* **Exercise objective**
Return every line of the records below that contains the word "saturation".

(Saved entries)

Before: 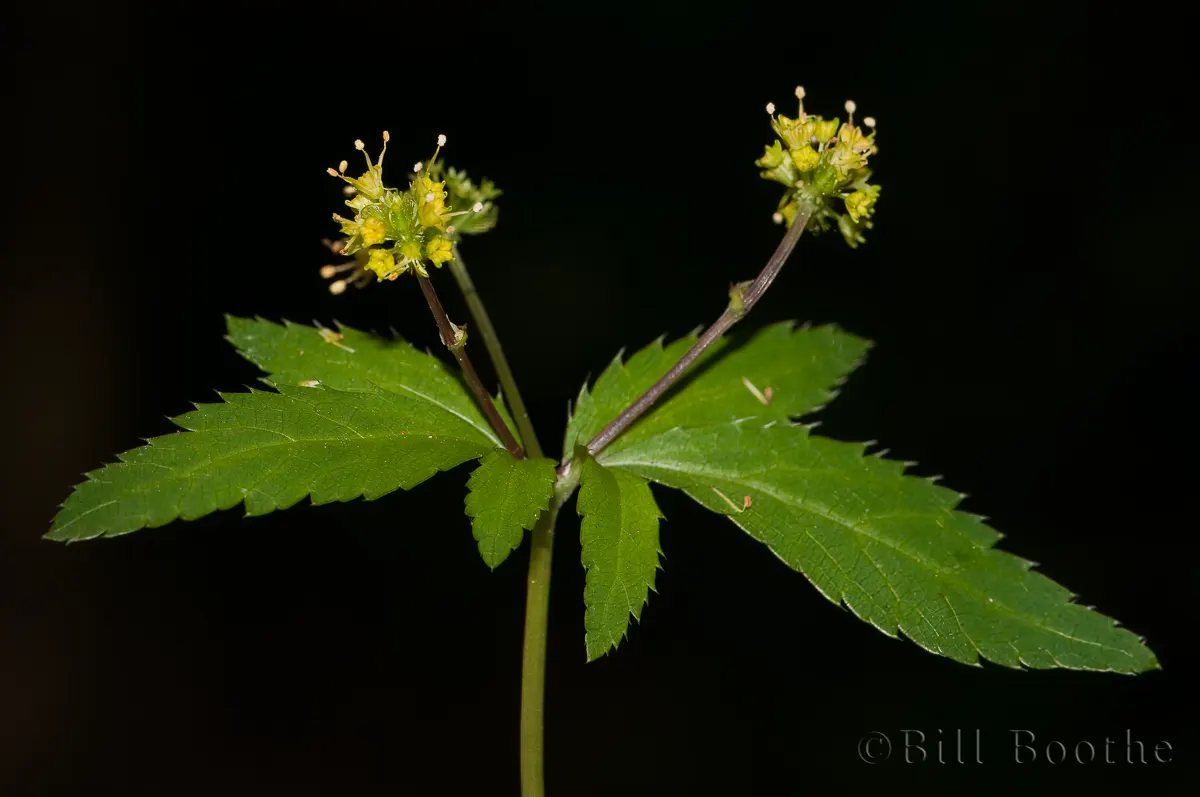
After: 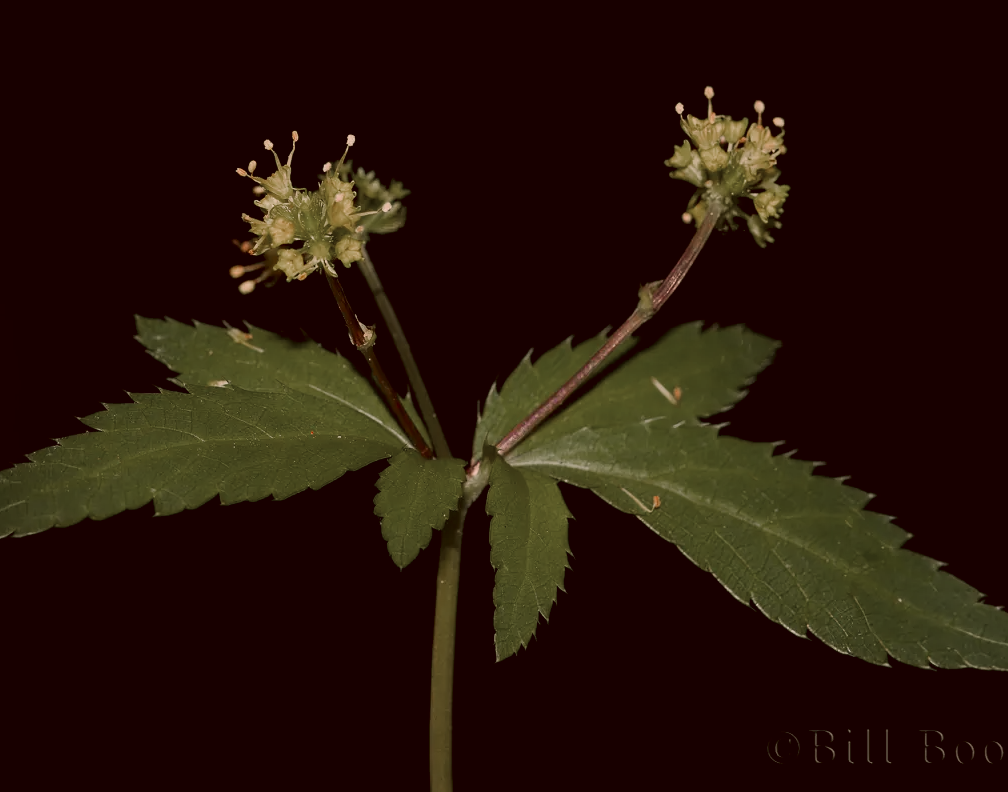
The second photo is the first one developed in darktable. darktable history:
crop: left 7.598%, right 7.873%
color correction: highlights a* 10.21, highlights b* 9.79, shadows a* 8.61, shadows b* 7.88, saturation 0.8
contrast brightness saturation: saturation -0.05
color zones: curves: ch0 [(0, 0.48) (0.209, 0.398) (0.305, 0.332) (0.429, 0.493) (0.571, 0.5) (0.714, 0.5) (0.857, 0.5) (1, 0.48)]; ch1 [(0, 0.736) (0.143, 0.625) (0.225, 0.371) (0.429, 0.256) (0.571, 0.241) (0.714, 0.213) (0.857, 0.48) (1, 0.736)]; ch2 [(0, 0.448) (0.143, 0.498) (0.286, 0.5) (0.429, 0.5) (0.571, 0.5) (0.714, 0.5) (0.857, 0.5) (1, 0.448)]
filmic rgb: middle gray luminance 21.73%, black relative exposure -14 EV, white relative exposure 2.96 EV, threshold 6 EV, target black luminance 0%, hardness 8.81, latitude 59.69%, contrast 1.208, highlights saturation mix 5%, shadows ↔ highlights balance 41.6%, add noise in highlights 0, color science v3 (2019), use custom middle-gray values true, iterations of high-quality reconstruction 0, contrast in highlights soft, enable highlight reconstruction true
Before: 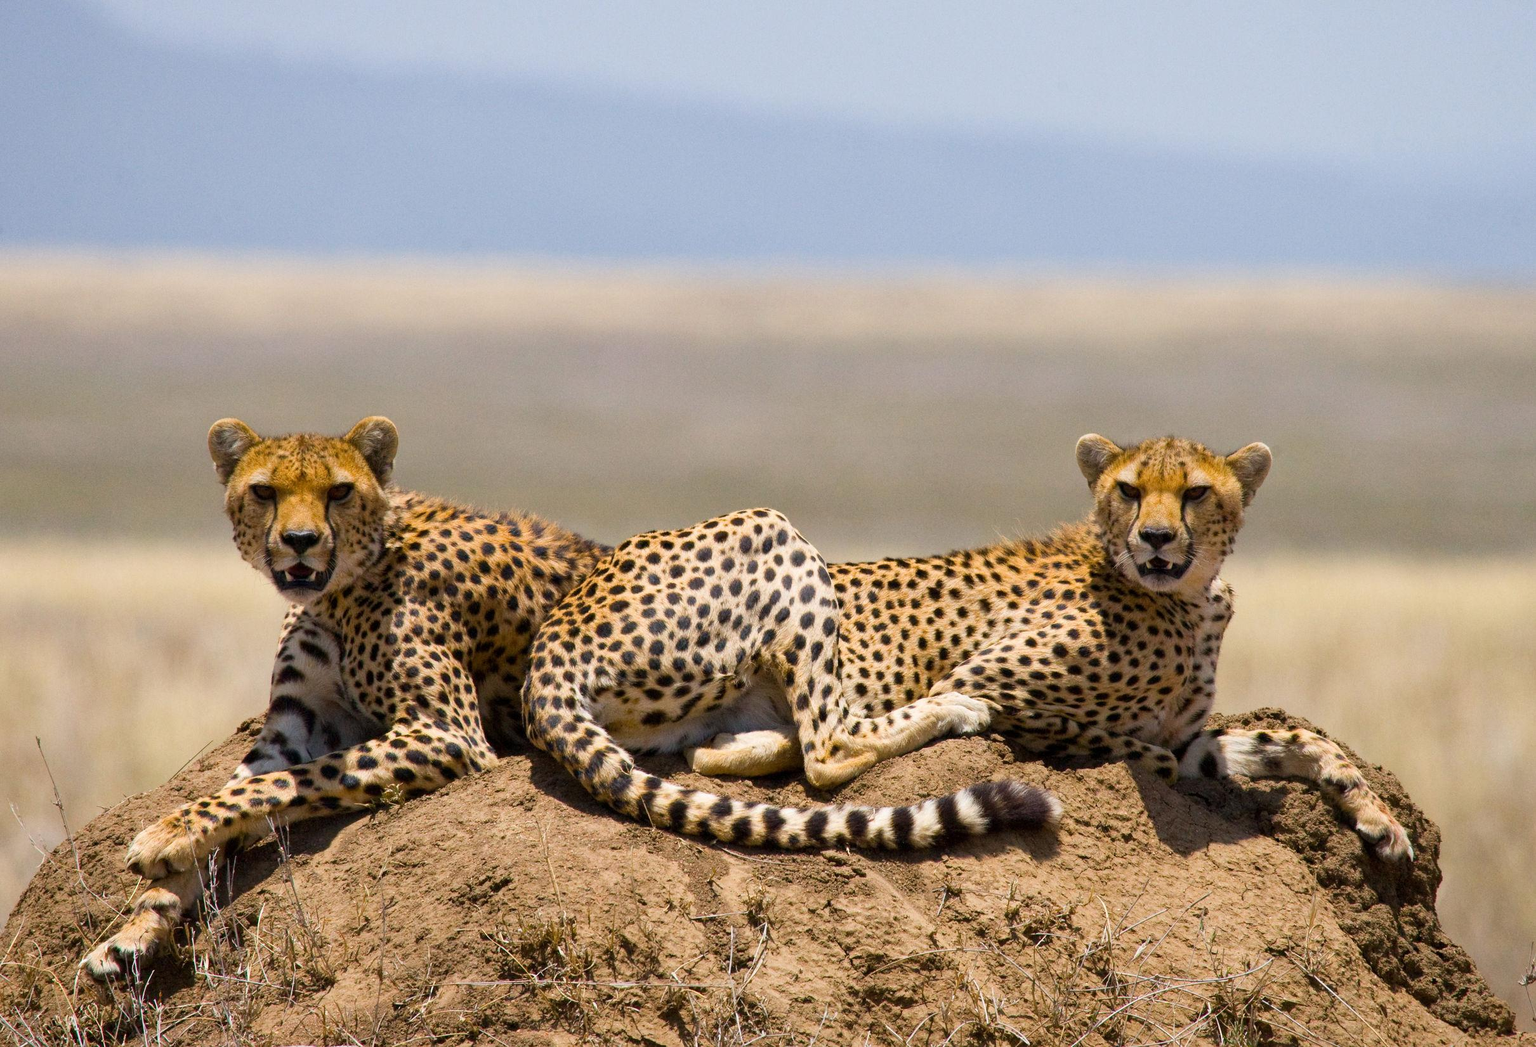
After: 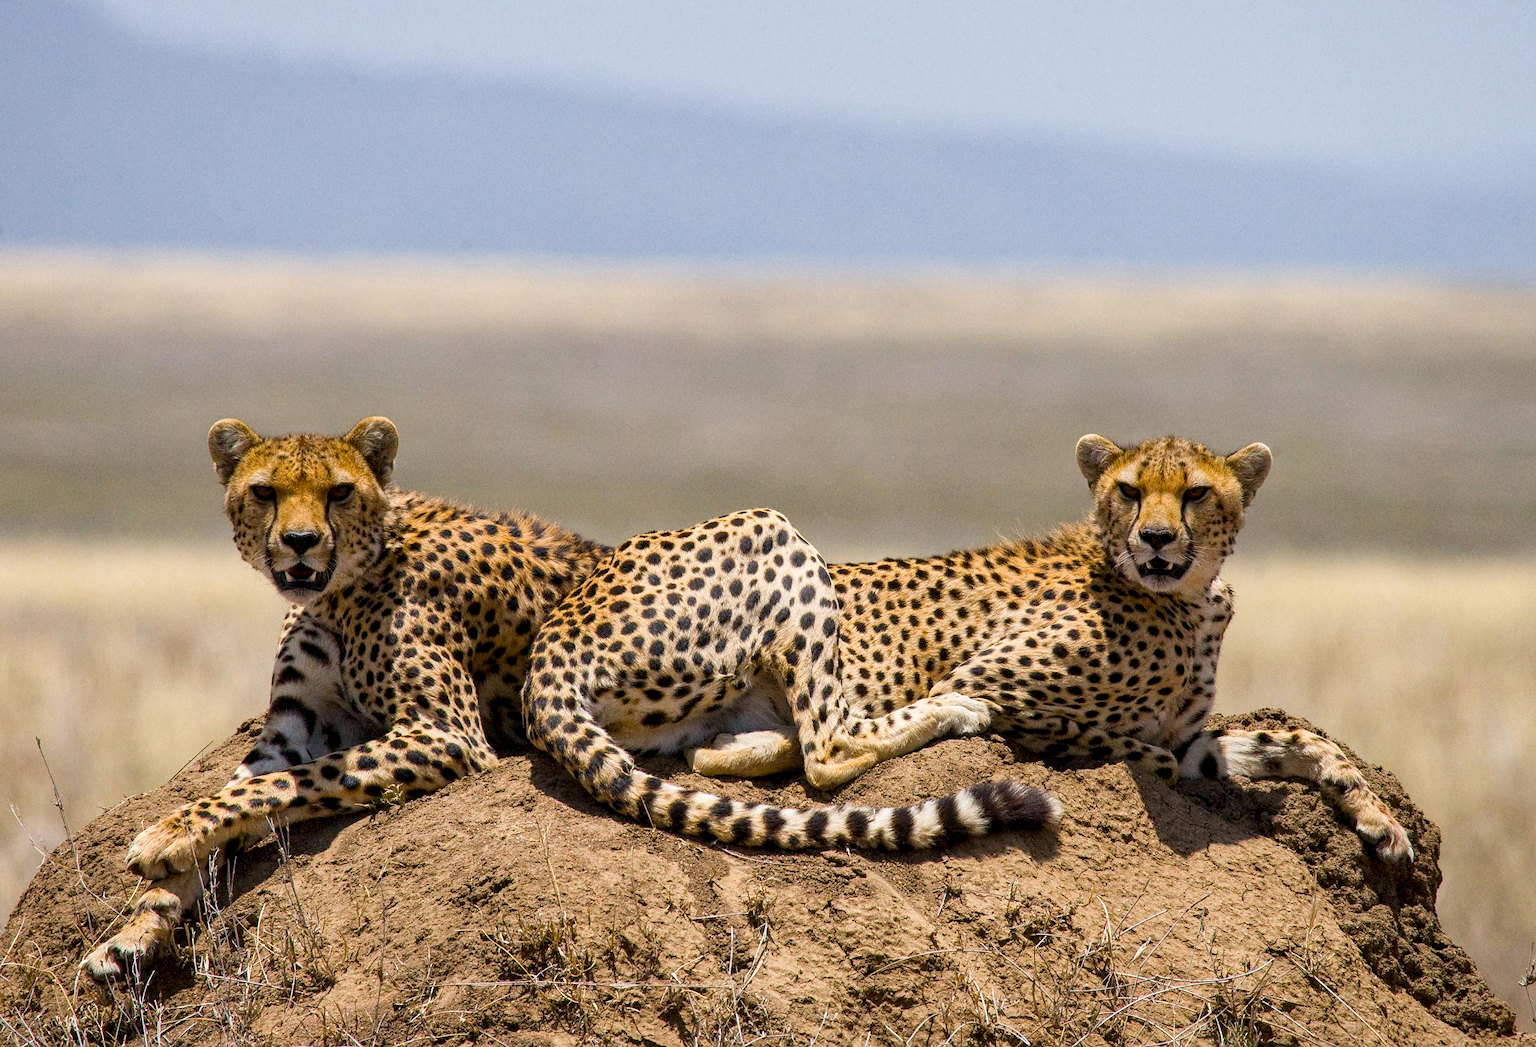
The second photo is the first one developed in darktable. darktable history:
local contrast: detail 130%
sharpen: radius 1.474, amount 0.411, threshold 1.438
---
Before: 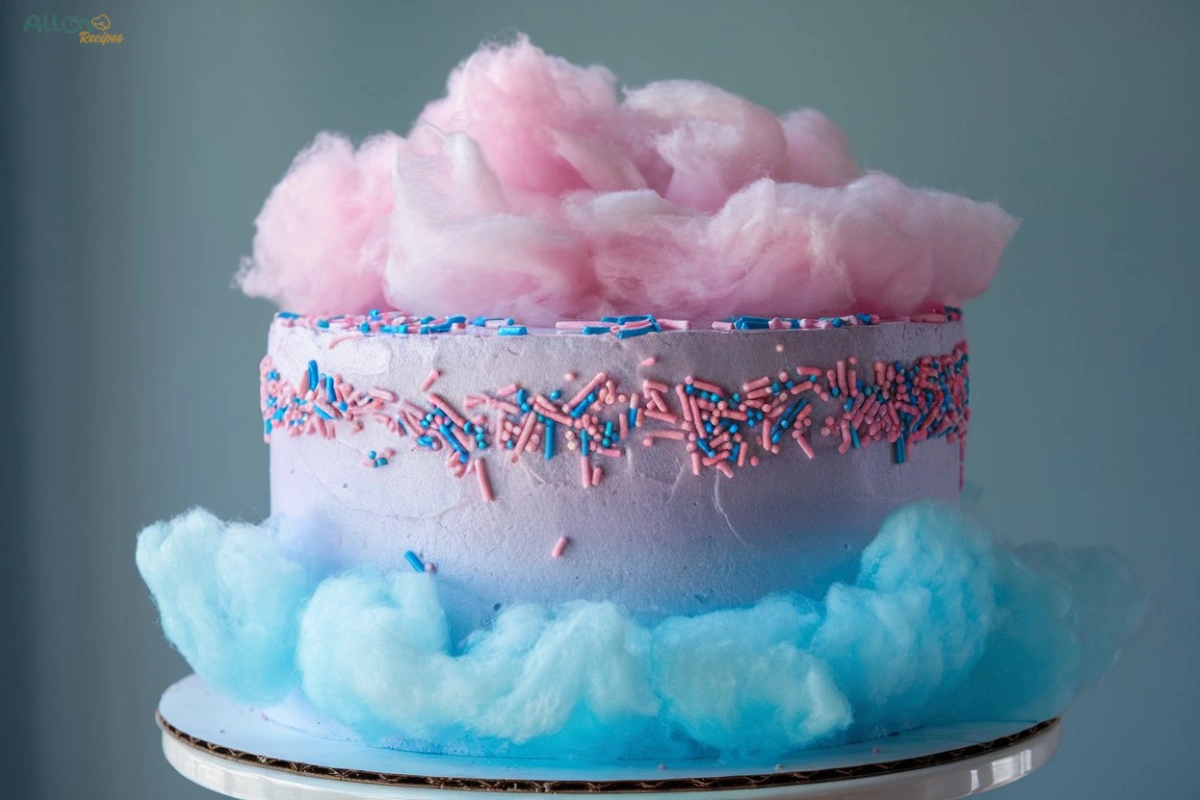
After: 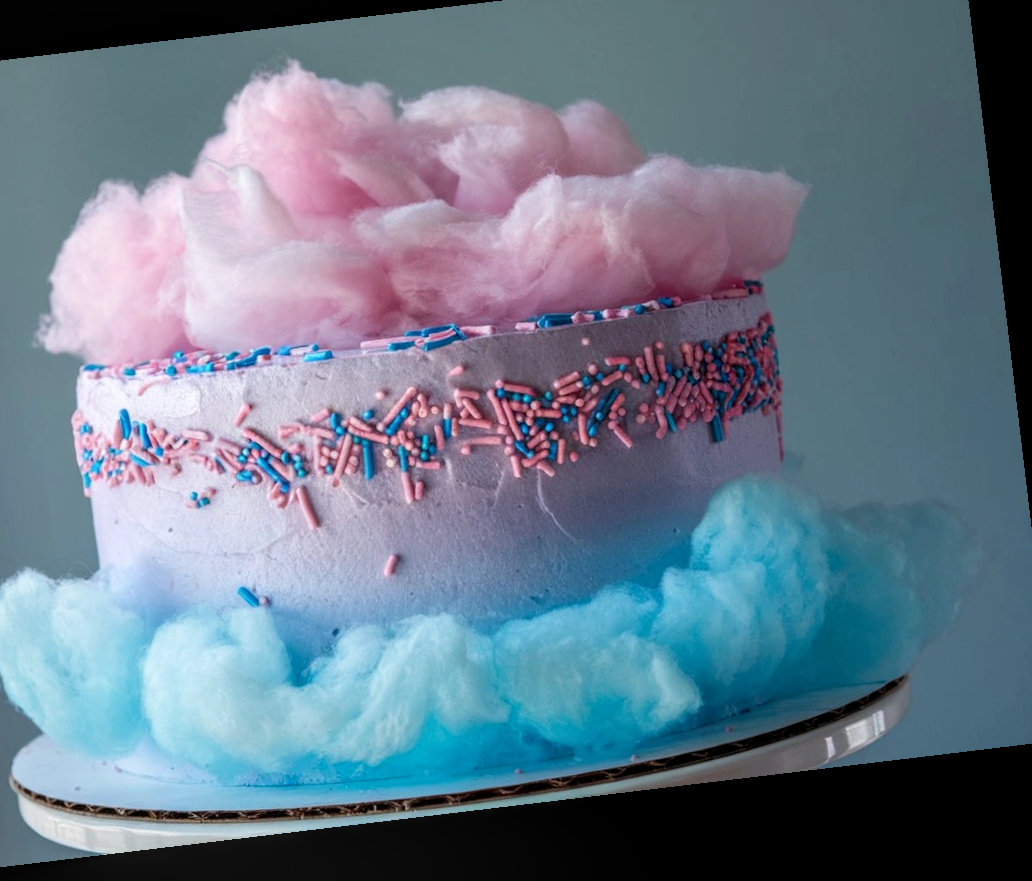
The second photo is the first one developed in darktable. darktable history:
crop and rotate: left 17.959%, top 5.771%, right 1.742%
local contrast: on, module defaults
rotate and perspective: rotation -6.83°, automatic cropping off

* **Result of this exercise**
color correction: highlights a* 10.21, highlights b* 9.79, shadows a* 8.61, shadows b* 7.88, saturation 0.8
contrast brightness saturation: saturation -0.05
filmic rgb: middle gray luminance 21.73%, black relative exposure -14 EV, white relative exposure 2.96 EV, threshold 6 EV, target black luminance 0%, hardness 8.81, latitude 59.69%, contrast 1.208, highlights saturation mix 5%, shadows ↔ highlights balance 41.6%, add noise in highlights 0, color science v3 (2019), use custom middle-gray values true, iterations of high-quality reconstruction 0, contrast in highlights soft, enable highlight reconstruction true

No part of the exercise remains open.